Ferrante Elena (pseud) – "L'amie prodigieuse, IV – L'enfant perdue" – Gallimard, 2018 (ISBN 978-2-07-269931-3) – Traduit de l'italien par Elsa Damien, publié en italien en 2013 sous le titre "Storia della bambina perduta (l'amica geniale, volume quarto)"

Après avoir lu et apprécié les trois volumes précédents, ce quatrième tome – annoncé comme clôturant la sage – m'a plutôt déçu.

Ce dernier volume est encore plus précisément daté que les précédents, et ce, dès la première phrase "à partir du mois d'octobre 1976 et jusqu'en 1979..." Par la suite, le texte contient souvent des dates précises, ou des allusions à des évènements facilement datables (élections locales, attentat de New-York du 11 septembre 2001 etc), et se termine quelques années après l'hiver 2002.

D'un point de vue littéraire, le récit n'est plus porté par cette qualité de narration qui – dans les trois volumes précédents – emportait le lecteur d'un bout à l'autre : d'une part la narration s'enlise souvent (surtout en ce qui concerne le personnage de l'amie prodigieuse, Lina Cerullo) dans des considérations de type "psychologie des profondeurs" caractéristiques des revues de salon de coiffure, d'autre part l'auteur introduit un évènement dramatique (la disparition d'une enfant, d'où le sous-titre) dont l'intrigue ne bénéficie en rien, de sorte qu'il apparaît fort peu convaincant.
Par ailleurs, les personnages deviennent trop caricaturaux. Ainsi, parmi les personnages principaux, tous les hommes sont (mode actuelle oblige) soit des crétins diminués (le fils de Lina par exemple cf p. 450), soit de beaux salauds (les Solara), soit des muets (le compagnon de Lina, qui ne serait bien évidemment qu'un exécutant) ; curieusement, le seul personnage masculin positif s'incarne une fois de plus dans l'ancien mari, Pietro Airota, qui n'occupe qu'un rôle secondaire de roue de secours permanente. Inversement, Lina devient par moment une sorte de Zorro terrorisant et manipulant tout le quartier ; quant aux autres femmes, ce ne sont que des potiches, n'ayant pour rôle que de faire ressortir la "brillante réussite" de la narratrice, jusqu'à la nausée.
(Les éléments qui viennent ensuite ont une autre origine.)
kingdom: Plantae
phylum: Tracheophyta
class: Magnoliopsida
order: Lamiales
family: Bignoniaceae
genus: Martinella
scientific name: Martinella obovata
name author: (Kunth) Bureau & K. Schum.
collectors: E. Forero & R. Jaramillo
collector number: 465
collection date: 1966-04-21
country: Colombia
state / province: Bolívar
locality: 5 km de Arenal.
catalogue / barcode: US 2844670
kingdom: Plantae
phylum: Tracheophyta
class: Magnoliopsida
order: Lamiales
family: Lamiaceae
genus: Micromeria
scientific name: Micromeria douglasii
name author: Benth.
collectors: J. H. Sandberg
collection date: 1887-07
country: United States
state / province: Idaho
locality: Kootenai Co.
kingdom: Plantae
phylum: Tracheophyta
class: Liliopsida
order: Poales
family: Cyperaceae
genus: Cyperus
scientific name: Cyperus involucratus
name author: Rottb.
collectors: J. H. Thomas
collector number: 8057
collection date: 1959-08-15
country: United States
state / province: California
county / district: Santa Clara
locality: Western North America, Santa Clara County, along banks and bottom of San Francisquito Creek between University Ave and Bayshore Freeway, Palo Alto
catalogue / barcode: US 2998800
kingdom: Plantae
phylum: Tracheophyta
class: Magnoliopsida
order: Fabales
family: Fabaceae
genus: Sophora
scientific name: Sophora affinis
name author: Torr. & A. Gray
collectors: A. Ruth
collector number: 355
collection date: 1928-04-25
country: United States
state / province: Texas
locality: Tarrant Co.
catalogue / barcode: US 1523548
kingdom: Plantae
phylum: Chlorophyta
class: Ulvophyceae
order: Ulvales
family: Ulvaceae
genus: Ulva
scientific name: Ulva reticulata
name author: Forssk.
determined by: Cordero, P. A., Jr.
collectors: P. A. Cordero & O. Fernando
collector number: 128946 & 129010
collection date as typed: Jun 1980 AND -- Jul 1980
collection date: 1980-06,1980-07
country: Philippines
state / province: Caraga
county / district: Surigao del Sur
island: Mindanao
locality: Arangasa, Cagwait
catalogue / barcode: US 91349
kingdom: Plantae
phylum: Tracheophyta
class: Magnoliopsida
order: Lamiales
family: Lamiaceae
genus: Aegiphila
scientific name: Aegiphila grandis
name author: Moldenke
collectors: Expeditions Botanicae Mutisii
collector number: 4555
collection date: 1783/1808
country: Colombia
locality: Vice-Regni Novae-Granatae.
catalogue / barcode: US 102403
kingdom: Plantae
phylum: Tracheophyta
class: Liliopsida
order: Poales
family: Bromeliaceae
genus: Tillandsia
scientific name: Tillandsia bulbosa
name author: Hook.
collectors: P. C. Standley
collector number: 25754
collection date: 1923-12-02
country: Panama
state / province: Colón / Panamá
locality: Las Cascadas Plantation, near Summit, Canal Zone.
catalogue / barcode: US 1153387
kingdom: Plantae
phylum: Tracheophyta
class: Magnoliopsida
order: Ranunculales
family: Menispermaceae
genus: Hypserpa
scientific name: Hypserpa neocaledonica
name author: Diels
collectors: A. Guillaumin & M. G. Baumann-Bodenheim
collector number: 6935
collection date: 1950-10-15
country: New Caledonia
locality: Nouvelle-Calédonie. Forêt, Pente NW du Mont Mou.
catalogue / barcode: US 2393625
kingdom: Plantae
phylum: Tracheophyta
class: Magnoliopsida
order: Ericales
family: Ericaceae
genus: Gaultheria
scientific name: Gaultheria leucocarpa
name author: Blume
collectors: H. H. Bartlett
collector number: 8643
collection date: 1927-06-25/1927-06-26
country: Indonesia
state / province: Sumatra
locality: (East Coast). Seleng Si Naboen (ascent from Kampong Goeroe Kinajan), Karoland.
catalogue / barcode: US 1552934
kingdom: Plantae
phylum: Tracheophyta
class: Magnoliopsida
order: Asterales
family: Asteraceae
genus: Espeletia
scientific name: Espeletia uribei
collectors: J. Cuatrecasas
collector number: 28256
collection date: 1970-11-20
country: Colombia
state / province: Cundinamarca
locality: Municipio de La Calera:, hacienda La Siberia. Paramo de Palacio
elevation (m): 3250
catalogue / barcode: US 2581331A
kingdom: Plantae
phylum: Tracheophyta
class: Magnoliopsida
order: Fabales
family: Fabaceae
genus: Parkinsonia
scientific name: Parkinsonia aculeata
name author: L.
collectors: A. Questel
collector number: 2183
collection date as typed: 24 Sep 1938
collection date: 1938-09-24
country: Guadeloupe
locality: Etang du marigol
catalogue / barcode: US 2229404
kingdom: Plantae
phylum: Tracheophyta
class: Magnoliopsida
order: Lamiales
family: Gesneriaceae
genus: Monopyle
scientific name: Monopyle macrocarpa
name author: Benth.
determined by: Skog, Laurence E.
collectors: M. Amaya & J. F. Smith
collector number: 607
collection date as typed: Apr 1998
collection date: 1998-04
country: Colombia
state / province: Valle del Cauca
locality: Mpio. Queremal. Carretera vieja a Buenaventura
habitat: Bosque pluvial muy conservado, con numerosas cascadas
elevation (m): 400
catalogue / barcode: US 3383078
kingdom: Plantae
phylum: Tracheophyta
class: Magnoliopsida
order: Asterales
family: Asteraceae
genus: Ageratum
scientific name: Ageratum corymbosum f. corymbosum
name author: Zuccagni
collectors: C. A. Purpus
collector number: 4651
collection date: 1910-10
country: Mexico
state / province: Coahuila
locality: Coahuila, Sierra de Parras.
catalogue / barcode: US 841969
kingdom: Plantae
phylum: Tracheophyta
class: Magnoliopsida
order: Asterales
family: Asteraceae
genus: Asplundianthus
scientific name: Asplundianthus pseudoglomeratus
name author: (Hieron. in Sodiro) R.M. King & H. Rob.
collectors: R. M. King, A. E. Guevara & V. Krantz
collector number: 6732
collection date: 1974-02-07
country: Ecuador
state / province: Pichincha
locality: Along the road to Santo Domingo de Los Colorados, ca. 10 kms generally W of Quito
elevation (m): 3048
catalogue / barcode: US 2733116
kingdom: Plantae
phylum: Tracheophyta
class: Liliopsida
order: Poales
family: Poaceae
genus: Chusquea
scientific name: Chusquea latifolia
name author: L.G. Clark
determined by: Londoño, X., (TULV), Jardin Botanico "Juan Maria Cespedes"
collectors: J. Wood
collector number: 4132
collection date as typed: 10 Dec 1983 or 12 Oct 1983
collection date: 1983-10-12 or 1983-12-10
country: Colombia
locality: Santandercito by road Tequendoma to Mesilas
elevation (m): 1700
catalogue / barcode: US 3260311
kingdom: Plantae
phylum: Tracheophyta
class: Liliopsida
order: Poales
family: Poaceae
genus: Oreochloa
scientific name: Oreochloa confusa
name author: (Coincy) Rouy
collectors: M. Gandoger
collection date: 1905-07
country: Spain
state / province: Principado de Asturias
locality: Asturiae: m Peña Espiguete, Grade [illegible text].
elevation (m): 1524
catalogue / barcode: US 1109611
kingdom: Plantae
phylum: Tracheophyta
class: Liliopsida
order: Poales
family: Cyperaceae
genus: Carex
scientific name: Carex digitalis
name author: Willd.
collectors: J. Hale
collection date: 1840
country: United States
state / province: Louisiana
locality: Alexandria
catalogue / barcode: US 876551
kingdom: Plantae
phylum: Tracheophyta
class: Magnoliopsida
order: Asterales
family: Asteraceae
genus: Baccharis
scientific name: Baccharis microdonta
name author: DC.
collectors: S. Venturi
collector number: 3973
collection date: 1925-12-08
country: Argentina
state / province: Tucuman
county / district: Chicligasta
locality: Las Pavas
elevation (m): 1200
C'est qu'en effet, la narratrice s'auto-congratule copieusement et fréquemment (avec quelques passages de critiques acerbes proférées par les autres personnages – principalement Lina – pour mieux faire ressortir ce qu'elle présente comme ses grandes qualités), alors que le récit qu'elle tresse elle-même montre à longueur de pages combien elle pourrit la vie de ses filles (qui s'enfuient chez leur père ou leurs grands-parents dès qu'elles le peuvent) et de son entourage : il y a là une incohérence dans le récit qui finit par s'avérer gênante.

Finalement, ce texte est moins un roman qu'un témoignage à peine romancé sur ce que fut la vie de femmes typiques de cette époque, sorties d'un milieu social défavorisé, mais ayant "réussi" (elle le répète à satiété), par le biais d'une bonne scolarité et un mariage prestigieux, à se glisser dans la bonne société "de gôôôche".
L'auteur trace cependant un portrait tellement caricatural que j'en reste perplexe. Ainsi par exemple, pendant toute le première moitié de ce copieux roman, la narratrice accepte le rôle de maîtresse et épouse secondaire de Nino Sarratore (p. 124) ; en France, la gôôôche caviar a eu son Strauss-Kahn/Dodo-la-Saumure et autres "libertins", et j'ai moi-même croisé dans ces années-là trois féministes enragées qui partageait la vie de sales types machistes effarants (mais de gôôôche – l'une d'elle acceptait même des fonctions masochistes effrayantes), mais tout de même, cette liaison de la narratrice Lenu Greco semble quelque peu caricaturale.

Pourtant, elle semble consciente de la caractéristique principale de ces intellectuel(le)s capables de proférer les plus beaux discours "z'humanistes" tout en se comportant comme des sagouins dans la vie réelle (p. 306 "je voulais qu'elle sente que j'appartenais à l'élite tout en m'en distinguant" – rien de moins ! re-belote p. 336), mais elle-même se comporte finalement tout à fait comme elles et eux, utilisant les autres à sa guise surtout lorsque l'envie lui prend de se débarrasser de ses propres filles pour courir les plateaux de télévision et jouir de sa "célébrité" dont elle nos rebat les oreilles.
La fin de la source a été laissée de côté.